Cristiane Damasceno: Tivemos muitas questões de prerrogativas que vieram à tona e estamos atuando com a Comissão Nacional de Prerrogativas, que tem o presidente Ricardo Breier à frente e tem sido muito companheiro comigo, temos andado muito para atender os casos, no interior do Brasil inclusive, que tem chegado. Os presidentes de seccionais têm sido muito sensíveis para tomarem providências enérgicas contra as violações de prerrogativas praticadas contra as mulheres. Estamos, hoje, vivendo um novo momento no Sistema OAB, que é a circulação dessa informação e dessa necessidade, que isso não é mimimi, e que isso é importante para que estejamos nos espaços de poder. Então, temos esse movimento e essa energia olhando de uma forma mais próxima essas questões de gênero. Para esse ano, também na sessão do próximo dia 13, vamos lançar nosso novo projeto “Carreiras”, de desenvolvimento pessoal e profissional e lideranças das mulheres. Queremos formar e desenvolver os talentos que temos. Será um projeto de abrangência nacional, onde teremos aulas da ESA e mentorias com grandes advogadas, que vão passar por um processo seletivo para praticar essas mentorias e potencalizar nas advogadas o que elas têm de melhor. As mulheres são muito disponíveis para isso, desenvolvimento pessoal é a pauta da pessoa que quer liderar com qualidade. As pesquisas mostram que as mulheres são mais afeitas a essa pauta e é tanto que muitas empresas hoje procuram mulheres líderes de ponta, que sejam chamadas líderes de alto valor. E é isso que queremos fazer, porque temos muito talentos dentro do Sistema OAB a serem desenvolvidos. E a Comissão Nacional da Mulher Advogada quer potencializar isso porque vai fazer as mulheres ganharem mais dinheiro, a terem mais segurança, combaterem mais a violência, porque elas vão se autoconhecerem e criarem uma robustez emocional para entenderem o que são os relacionamentos tóxicos e não entrarem neles. O desenvolvimento pessoal faz a gente passar por uma experiência de vida que nos colocam em patamares diferenciados.

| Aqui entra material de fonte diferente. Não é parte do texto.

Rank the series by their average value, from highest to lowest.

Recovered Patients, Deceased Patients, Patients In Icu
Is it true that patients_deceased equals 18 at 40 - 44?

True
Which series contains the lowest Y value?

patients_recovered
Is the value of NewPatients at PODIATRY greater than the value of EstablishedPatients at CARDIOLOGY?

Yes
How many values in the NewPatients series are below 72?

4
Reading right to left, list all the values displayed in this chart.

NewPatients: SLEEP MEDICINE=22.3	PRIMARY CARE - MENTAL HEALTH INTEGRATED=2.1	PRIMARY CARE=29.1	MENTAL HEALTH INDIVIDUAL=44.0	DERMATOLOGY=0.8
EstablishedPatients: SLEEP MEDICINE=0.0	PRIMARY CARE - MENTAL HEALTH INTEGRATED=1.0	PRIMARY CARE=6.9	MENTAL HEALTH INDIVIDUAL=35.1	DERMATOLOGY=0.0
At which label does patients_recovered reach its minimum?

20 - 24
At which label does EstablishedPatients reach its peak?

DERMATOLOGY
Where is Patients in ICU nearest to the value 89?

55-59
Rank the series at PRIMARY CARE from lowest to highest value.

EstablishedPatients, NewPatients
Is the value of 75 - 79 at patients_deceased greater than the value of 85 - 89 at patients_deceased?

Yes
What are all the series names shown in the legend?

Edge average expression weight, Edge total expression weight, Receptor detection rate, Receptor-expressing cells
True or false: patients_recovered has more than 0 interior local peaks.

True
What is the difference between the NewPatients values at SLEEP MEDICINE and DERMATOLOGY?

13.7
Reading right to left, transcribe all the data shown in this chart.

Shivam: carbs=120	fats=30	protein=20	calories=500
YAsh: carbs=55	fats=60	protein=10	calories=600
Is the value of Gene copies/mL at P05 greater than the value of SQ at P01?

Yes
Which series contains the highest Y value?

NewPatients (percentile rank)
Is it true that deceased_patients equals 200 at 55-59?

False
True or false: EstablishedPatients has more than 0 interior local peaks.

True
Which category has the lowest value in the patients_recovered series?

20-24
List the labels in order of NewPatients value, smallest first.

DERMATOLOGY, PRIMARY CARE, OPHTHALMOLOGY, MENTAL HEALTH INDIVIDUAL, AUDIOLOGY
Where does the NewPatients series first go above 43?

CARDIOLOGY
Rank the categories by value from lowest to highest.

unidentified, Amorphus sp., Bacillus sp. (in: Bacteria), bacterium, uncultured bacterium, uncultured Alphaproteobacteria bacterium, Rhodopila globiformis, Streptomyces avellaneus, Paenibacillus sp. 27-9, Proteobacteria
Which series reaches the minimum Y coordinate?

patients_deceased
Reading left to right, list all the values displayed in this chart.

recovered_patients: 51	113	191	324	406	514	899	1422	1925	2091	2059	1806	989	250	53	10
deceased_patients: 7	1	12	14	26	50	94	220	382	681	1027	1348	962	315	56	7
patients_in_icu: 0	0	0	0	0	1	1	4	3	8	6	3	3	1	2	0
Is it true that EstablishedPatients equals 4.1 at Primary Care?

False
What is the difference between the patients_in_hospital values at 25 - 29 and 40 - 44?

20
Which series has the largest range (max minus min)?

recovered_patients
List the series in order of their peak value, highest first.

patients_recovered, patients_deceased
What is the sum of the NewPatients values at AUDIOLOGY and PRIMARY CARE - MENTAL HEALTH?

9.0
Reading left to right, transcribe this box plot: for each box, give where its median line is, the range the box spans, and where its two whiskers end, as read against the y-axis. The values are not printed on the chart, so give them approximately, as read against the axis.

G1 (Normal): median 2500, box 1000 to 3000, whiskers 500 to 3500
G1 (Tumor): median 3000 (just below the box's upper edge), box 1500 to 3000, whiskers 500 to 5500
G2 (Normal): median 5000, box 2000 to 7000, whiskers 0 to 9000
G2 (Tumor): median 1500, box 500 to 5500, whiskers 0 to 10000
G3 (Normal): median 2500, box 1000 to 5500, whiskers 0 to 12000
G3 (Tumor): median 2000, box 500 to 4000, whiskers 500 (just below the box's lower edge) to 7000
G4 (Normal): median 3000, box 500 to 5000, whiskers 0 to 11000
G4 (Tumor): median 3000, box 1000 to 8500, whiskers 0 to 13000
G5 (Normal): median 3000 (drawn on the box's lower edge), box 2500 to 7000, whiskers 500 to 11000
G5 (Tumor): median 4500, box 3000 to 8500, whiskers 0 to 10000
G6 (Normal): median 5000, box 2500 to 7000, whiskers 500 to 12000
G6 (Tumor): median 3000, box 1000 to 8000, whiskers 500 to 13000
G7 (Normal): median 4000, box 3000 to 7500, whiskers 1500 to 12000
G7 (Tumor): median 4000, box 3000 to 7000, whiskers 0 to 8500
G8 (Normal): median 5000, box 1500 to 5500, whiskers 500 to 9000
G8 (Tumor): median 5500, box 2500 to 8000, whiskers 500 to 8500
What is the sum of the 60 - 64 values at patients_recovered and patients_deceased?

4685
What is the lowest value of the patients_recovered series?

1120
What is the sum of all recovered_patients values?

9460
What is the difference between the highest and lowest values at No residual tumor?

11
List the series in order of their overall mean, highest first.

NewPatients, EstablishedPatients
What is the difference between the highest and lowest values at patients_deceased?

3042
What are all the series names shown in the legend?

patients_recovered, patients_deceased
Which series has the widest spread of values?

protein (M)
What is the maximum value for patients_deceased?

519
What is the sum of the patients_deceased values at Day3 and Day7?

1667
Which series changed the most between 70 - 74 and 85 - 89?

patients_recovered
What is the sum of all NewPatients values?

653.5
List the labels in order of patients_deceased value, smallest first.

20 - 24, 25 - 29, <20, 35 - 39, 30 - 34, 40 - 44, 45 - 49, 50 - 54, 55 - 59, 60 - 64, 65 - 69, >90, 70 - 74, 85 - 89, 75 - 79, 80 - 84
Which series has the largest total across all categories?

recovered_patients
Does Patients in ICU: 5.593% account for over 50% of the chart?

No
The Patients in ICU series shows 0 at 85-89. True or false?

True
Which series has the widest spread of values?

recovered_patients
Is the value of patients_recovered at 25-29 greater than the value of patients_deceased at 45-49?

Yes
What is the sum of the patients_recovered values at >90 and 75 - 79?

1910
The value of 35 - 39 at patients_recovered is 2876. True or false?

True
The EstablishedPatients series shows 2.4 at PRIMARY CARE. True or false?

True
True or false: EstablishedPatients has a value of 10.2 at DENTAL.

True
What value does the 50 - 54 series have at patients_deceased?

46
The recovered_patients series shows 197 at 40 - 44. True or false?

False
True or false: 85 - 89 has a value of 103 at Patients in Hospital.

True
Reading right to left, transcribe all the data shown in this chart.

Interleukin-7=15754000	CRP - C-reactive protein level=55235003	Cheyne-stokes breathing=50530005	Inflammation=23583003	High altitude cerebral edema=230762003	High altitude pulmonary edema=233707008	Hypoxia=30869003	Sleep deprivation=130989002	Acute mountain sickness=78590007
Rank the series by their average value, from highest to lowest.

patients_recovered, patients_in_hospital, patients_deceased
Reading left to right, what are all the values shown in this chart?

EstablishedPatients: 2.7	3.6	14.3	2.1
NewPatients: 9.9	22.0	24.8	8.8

JuriNews: Qual a mensagem para o 8 de Março que você deixa para as mulheres, em especial, as advogadas que estão militando no dia a dia na advocacia brasileira?
Cristiane Damasceno: Eu tenho um espírito de gratidão muito grande com aquelas que nos antecederam, porque, sem elas, nós não teríamos chegado até aqui. Somos um anjo de uma asa só. Se não tivéssemos tido mulheres a 100, 200, 300 anos atrás com coragem, muitas vezes até pagando com a própria vida para poderem ter direitos que hoje nós podemos utilizá-los como utilizamos, temos liberdade já para muita coisa, eu acho que isso não seria possível. Para as que estão comigo, me ladeando hoje, acho que a grande mensagem é: “Prosseguir sempre. Desistir, jamais”. Temos a responsabilidade de deixarmos nossa pedrinha nesse caminho, para aquelas que vêm depois de nós. Então, eu sei que, muitas vezes, estar falando em determinadas pautas e conseguir espaços é cansativo, mas temos que ter um foco claro e um propósito determinado para construir uma estrada para que no futuro possamos ganhar uma Medalha Rui Barbosa e, olhando para trás, ver que deixamos essa pedrinha no caminho para as mulheres que irão ocupar os espaços na advocacia.